If you are a PC aficionado you probably want an SSD due to faster boot times and transfer speed but for this budget build we have decided to go with a 1TB Western Digital Blue simply down to price. You can add an SSD in the future should you wish, or up your budget at this stage.
The WD blue is a reliable Hard Drive that gives you plenty of space for a cheap price, although optionally you can get a 120GB SSD to use as the bootable drive to get those fast boots and put that M.2 slot in the motherboard to use.
There are some incredible options on the market when it comes to graphics card. For this budget build we’re going for the GTX 1050 from EVGA for a little more than $100.

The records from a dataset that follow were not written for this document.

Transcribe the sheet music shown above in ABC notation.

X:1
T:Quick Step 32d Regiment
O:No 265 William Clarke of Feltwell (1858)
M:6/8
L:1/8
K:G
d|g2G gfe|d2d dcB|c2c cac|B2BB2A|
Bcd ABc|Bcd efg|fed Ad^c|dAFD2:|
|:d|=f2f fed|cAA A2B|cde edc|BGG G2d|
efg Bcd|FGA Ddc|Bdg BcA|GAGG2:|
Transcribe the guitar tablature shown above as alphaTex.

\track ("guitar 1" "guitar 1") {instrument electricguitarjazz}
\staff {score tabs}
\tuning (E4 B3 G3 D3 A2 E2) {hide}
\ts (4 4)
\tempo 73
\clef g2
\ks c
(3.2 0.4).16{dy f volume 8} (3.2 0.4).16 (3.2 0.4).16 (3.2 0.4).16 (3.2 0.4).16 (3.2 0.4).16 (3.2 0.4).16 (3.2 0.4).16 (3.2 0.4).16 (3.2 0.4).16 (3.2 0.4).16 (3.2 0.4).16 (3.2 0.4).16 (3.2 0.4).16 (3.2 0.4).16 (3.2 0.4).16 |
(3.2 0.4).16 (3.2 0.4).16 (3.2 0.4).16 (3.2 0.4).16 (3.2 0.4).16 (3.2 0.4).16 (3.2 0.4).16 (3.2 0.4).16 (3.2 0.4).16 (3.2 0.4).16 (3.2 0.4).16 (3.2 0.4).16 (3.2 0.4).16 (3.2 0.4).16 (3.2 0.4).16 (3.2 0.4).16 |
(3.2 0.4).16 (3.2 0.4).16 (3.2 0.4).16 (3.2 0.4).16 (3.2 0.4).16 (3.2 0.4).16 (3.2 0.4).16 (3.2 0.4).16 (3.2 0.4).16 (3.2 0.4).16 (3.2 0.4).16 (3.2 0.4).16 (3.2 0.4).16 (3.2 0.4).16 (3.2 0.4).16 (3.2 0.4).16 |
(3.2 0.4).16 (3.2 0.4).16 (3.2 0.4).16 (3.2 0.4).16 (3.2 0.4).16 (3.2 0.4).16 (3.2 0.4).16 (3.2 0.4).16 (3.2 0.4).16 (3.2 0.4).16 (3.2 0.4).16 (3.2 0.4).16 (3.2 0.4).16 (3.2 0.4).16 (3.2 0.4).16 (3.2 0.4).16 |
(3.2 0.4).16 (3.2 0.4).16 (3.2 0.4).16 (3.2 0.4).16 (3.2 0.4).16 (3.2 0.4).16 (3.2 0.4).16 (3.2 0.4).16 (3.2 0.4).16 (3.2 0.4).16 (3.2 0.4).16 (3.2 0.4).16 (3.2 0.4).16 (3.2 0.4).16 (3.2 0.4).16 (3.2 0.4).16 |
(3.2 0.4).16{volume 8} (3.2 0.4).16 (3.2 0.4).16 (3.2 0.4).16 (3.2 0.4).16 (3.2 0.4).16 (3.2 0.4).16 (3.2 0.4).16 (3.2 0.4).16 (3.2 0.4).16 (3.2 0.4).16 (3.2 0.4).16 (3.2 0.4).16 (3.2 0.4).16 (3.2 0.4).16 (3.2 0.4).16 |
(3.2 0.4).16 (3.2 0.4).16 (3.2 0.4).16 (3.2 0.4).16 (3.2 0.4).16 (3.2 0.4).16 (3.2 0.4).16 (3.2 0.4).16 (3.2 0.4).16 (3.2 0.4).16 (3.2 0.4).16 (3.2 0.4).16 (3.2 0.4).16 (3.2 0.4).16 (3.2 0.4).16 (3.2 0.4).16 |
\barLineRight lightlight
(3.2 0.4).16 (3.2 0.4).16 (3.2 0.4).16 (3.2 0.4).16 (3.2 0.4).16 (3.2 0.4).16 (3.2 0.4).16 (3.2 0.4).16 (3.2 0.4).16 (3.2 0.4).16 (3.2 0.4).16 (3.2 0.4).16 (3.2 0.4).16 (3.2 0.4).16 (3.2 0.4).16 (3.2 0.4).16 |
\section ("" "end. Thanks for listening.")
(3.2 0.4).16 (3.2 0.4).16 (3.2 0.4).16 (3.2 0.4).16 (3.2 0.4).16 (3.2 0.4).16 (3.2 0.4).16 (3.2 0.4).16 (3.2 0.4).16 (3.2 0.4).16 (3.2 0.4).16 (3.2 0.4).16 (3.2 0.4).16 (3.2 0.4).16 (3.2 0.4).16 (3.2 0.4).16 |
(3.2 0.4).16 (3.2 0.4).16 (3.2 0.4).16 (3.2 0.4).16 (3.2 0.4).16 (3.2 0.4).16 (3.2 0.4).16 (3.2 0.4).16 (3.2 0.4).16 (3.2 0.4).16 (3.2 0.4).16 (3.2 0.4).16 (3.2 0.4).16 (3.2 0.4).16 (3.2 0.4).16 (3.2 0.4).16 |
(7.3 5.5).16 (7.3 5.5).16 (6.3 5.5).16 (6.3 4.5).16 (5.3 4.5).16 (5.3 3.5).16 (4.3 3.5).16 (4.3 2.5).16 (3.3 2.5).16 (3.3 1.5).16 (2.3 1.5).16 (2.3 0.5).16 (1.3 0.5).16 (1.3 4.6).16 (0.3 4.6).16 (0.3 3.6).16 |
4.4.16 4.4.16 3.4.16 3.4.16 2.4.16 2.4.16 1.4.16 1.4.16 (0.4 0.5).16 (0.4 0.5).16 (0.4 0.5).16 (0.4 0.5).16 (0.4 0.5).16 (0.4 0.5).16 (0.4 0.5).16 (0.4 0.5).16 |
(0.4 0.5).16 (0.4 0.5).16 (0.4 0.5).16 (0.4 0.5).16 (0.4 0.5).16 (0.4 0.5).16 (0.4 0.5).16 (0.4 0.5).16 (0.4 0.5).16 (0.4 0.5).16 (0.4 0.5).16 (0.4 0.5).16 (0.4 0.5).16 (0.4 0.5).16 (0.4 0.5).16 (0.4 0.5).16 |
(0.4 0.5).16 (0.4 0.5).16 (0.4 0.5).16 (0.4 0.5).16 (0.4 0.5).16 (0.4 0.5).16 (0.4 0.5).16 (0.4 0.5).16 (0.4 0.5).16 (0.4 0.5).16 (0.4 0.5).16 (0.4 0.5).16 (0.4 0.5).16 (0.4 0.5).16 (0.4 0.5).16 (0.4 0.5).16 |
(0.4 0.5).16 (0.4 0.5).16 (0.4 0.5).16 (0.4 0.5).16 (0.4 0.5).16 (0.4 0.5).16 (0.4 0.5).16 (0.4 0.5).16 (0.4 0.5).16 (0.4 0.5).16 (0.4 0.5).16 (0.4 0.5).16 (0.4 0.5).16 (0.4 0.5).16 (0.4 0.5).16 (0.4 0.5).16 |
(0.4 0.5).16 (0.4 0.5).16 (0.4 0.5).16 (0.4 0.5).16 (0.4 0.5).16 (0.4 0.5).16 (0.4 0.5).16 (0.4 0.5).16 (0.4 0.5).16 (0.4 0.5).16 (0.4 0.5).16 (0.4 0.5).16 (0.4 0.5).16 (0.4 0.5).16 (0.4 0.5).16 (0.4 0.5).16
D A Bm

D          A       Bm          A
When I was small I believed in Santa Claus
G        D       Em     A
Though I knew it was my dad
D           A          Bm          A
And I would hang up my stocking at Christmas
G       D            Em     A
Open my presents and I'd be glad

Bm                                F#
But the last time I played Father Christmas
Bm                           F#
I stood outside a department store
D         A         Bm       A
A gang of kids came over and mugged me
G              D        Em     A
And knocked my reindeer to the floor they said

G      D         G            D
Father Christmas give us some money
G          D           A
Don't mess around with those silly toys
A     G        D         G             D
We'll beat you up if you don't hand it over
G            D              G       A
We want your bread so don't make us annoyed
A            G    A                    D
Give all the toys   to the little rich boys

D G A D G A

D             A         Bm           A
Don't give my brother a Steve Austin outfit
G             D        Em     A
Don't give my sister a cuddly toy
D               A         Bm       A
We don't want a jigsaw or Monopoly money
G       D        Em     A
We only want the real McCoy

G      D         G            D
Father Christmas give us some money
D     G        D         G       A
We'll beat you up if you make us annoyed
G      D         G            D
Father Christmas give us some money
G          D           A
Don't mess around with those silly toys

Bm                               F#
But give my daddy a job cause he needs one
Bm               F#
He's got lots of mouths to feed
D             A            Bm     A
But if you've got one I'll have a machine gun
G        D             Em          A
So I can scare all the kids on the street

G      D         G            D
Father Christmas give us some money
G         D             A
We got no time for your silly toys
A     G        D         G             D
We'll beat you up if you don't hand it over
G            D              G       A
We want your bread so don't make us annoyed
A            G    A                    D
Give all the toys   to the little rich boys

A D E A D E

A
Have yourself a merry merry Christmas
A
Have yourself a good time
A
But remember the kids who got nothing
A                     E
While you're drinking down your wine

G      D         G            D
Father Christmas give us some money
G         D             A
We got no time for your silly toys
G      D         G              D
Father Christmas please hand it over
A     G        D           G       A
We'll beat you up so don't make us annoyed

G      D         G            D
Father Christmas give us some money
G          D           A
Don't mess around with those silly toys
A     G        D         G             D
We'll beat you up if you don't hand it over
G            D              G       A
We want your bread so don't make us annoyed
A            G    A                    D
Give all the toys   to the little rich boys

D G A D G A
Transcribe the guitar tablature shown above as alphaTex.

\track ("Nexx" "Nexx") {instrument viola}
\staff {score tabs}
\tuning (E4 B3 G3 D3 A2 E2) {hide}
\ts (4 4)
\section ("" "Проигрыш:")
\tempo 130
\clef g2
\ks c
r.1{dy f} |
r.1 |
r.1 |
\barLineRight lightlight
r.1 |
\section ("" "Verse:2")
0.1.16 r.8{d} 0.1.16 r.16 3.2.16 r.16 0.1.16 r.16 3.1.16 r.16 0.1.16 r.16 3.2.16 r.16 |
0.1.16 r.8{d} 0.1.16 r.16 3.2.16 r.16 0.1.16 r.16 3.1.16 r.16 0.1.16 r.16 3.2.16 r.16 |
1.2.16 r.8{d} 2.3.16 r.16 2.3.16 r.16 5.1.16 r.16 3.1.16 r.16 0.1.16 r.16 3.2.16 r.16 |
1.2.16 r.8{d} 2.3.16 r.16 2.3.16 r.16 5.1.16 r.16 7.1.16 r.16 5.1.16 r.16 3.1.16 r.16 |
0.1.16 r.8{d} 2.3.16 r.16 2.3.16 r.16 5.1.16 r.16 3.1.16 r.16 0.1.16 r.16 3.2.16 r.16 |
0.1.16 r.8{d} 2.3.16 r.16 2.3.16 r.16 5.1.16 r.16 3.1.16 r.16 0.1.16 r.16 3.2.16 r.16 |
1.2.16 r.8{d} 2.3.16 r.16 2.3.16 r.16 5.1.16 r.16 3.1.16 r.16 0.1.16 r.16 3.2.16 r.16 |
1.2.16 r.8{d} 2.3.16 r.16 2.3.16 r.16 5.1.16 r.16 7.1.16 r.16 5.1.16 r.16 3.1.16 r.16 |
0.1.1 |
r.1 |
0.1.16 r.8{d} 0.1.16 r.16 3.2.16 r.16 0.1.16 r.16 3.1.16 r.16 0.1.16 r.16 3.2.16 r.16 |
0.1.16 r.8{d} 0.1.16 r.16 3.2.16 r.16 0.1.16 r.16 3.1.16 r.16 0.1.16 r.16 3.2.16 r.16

This cheap graphics card packs a punch, boasting the power to run games like Overwatch, GTA V and Battlefield 1 at 1080p at High settings at more than 60 frames per second. It has 2GB of GDDR5 VRAM and, if you’re just going stick to 1080p gaming for a while, this card is going to work wonders.
Power Supply Unit
EVGA promises a quality product and for less than $30, you can’t go wrong. This PSU is reliable and is more than enough to power our budget build. If you’re thinking about overclocking you should bump up to a 500W PSU, and invest in a better cooling system than the stock option.
Finally, the case. We wanted something that looks pretty cool but not obnoxious. With that in mind, we’re suggesting this Rosewill option.
Rosewill make great cases for the price, and this mid tower case does not disappoint. It comes with 2 LED fans in the front and a fan in the rear, all pre-installed, which offers great value for those who are building their first gaming PC and looking to save a few dollars.
So, how did we do?
What do you think? Does our build pack enough of a punch to be a viable entry to the PC master race? Would you look to have a better graphics card and a weaker processor? Let us know!